WORK INSTRUCTION 1:
Answer these questions using the geology research summaries:
(a) About how long does each cycle of supercontinent assembly and breakup last?
(b) How far from the mylonite zone is the source area of the low-grade rock, and in which direction?
(c) Which earthquake was the last large one on the San Andreas fault?
WORK INSTRUCTION 2: Translate this sentence from the geology research summaries into Spanish: "This initial active pulse fades then into steady, more passive, slower accretion."
WORK INSTRUCTION 3: From the geology research summaries, copy the part that opens with the words containing "The east-dipping Australia-Pacific" and closes with "the plate boundary.".

Top of DOCUMENT EXCERPT

Initial burst of oceanic crust accretion in the Red Sea due to edge-driven mantle convection

Marco Ligi et al., Istituto di Scienze Marine, Consiglio Nazionale delle Ricerche, Via Gobetti 101, 40129 Bologna, Italy; doi: 10.1130/G32243.1.

Throughout Earth's history, the continents periodically assemble in a single supercontinent, then fragment and disperse again in cycles each lasting about 500 million years. Rupturing of a continent and the birth of a new ocean are taking place now in the Red Sea, where Arabia is separating from Africa. Geophysical surveys and bottom rock samples were obtained in a recent expedition in the central Red Sea, where continental breakup and accretion of new oceanic crust are just starting. Data collected by Marco Ligi of Italy's Consiglio Nazionale delle Ricerche suggest that as soon as the lid of continental crust breaks, an initial strong burst of oceanic crust generation takes place, with intense basaltic volcanism and fast opening velocity. This initial active pulse fades then into steady, more passive, slower accretion. The initial pulse may be triggered by secondary convective movements in Earth's mantle below the rift, caused by a strong horizontal thermal gradient between the cold walls of the continental plates and the hot, axially upwelling subrift mantle. This mechanism of initial continental breakup may have acted also during the earliest stages of the opening of the Atlantic Ocean more than 100 million years ago.


Inverted metamorphic sequences in Alpine fault mylonites produced by oblique shear within a plate boundary fault zone, New Zealand

Alan F. Cooper and Richard J. Norris, Geology Dept., University of Otago, Dunedin 9016, New Zealand; doi: 10.1130/G32273.1.

The east-dipping Australia-Pacific plate boundary in southern New Zealand, the Alpine fault, is bounded on its eastern side by a sequence of mylonites whose metamorphic grade is lower than the hanging-wall sequence that overlies them. Rather than being caused by an inverted thermal gradient, this inverted metamorphic sequence is attributed to lateral and vertical shear within the mylonite zone translating low-grade rock from its source area, 110 km to the south west. As documented by Alan F. Cooper and Richard J. Norris of the University of Otago, New Zealand, this transpressional shear occurred subsequent to the post-late Miocene inception of oblique convergence on the plate boundary.


Stress modulation on the San Andreas fault by interseismic fault system interactions

John P. Loveless and Brendan J. Meade, Dept. of Geosciences, Smith College, Northampton, Massachusetts 01063, USA; doi: 10.1130/G32215.1.

Earthquake hazard is directly related to the level of stress on major faults. In the branching southern California fault system, the rate at which stress increases on one fault is affected by activity throughout the entire fault system. By calculating the interseismic (between earthquakes) stressing rate on all faults in southern California, John P. Loveless and Brendan J. Meade of Smith College find that neighboring faults amplify the stress accumulation rate on the Mojave and San Bernardino sections of the San Andreas fault. Since the 1857 Mw = 7.9 Fort Tejon earthquake, the last large earthquake on the San Andreas fault, stress accumulated interseismically on these sections due to interactions with nearby faults is about three times larger than the coseismic stress changes induced by the Landers and Hector Mine earthquakes. The amplification of stress accumulation rates on the San Andreas fault serves as a type example of the way in which fault system interactions may affect physics-based seismic hazard estimates.

Bottom of DOCUMENT EXCERPT
Top of AVAILABLE DATA

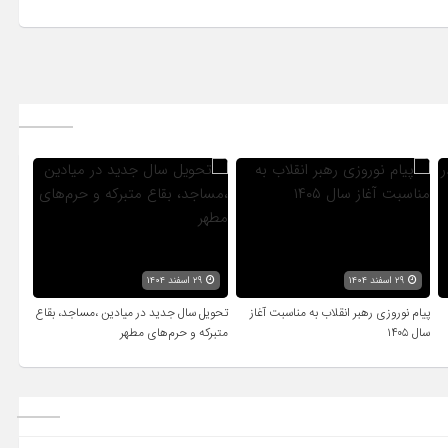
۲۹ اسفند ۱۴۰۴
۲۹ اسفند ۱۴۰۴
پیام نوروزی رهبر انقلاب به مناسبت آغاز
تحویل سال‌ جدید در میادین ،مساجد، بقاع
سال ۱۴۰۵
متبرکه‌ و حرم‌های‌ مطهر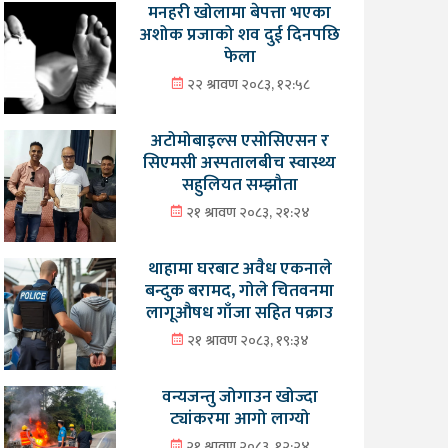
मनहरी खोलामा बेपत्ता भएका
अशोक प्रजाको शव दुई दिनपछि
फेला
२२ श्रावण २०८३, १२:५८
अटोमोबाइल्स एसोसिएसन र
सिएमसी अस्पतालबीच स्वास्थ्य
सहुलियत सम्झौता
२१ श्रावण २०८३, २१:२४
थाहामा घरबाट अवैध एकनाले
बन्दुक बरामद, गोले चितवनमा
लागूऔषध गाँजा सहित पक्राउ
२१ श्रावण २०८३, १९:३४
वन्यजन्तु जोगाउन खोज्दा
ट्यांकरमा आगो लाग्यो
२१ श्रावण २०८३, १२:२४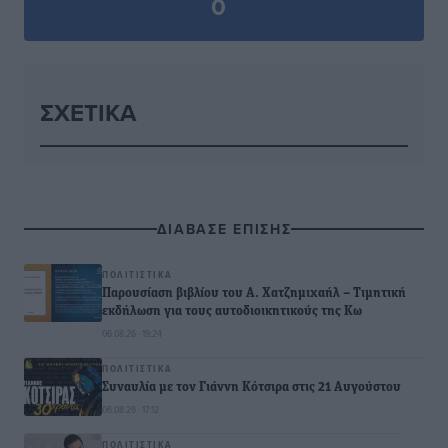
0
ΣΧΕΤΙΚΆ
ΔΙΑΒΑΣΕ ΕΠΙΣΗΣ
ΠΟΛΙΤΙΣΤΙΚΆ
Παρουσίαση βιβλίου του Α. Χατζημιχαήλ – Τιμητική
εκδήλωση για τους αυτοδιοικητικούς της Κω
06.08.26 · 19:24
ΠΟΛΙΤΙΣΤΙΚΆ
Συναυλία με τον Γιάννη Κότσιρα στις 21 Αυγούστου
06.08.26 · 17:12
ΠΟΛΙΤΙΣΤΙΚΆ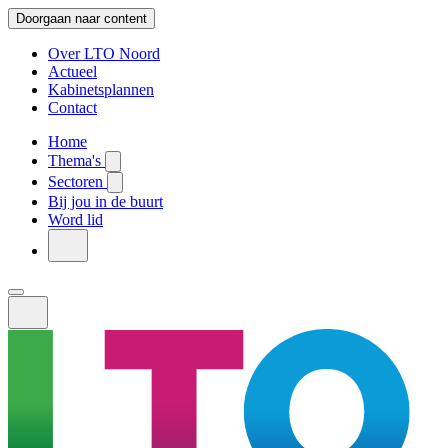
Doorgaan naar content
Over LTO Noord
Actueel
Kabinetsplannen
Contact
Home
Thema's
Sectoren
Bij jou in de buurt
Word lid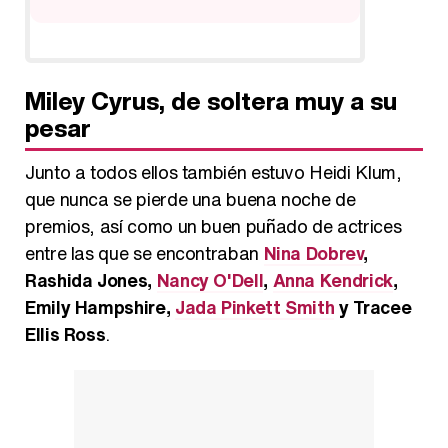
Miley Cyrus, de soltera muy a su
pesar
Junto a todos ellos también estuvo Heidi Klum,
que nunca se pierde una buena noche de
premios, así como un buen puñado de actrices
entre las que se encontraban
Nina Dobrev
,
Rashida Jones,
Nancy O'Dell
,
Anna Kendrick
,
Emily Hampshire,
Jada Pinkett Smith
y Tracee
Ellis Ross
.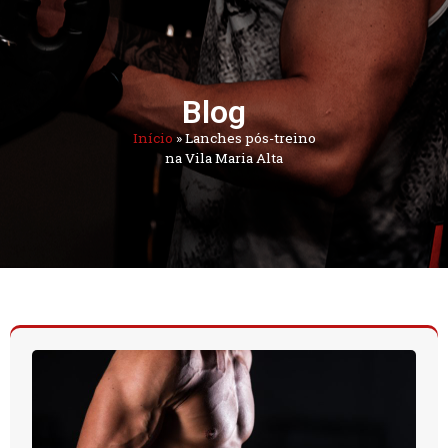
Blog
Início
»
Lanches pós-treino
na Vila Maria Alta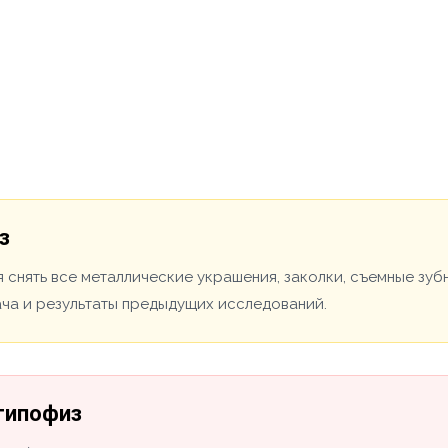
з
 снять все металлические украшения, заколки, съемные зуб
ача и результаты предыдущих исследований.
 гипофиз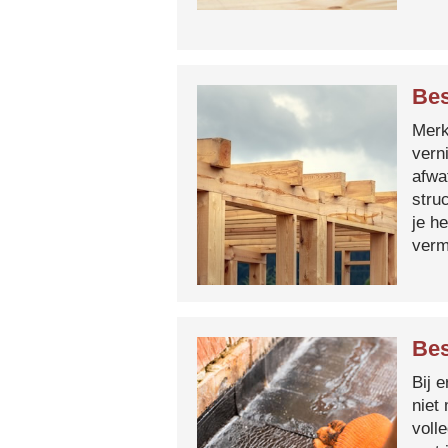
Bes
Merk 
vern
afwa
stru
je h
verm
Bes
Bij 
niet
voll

Bottom of AVAILABLE DATA

RESPONSE 1:
(a) About 500 million years.
(b) 110 km to the south west.
(c) The 1857 Mw = 7.9 Fort Tejon earthquake.

RESPONSE 2: Este pulso activo inicial se desvanece luego en una acreción constante, más pasiva y más lenta.

RESPONSE 3:
The east-dipping Australia-Pacific plate boundary in southern New Zealand, the Alpine fault, is bounded on its eastern side by a sequence of mylonites whose metamorphic grade is lower than the hanging-wall sequence that overlies them. Rather than being caused by an inverted thermal gradient, this inverted metamorphic sequence is attributed to lateral and vertical shear within the mylonite zone translating low-grade rock from its source area, 110 km to the south west. As documented by Alan F. Cooper and Richard J. Norris of the University of Otago, New Zealand, this transpressional shear occurred subsequent to the post-late Miocene inception of oblique convergence on the plate boundary.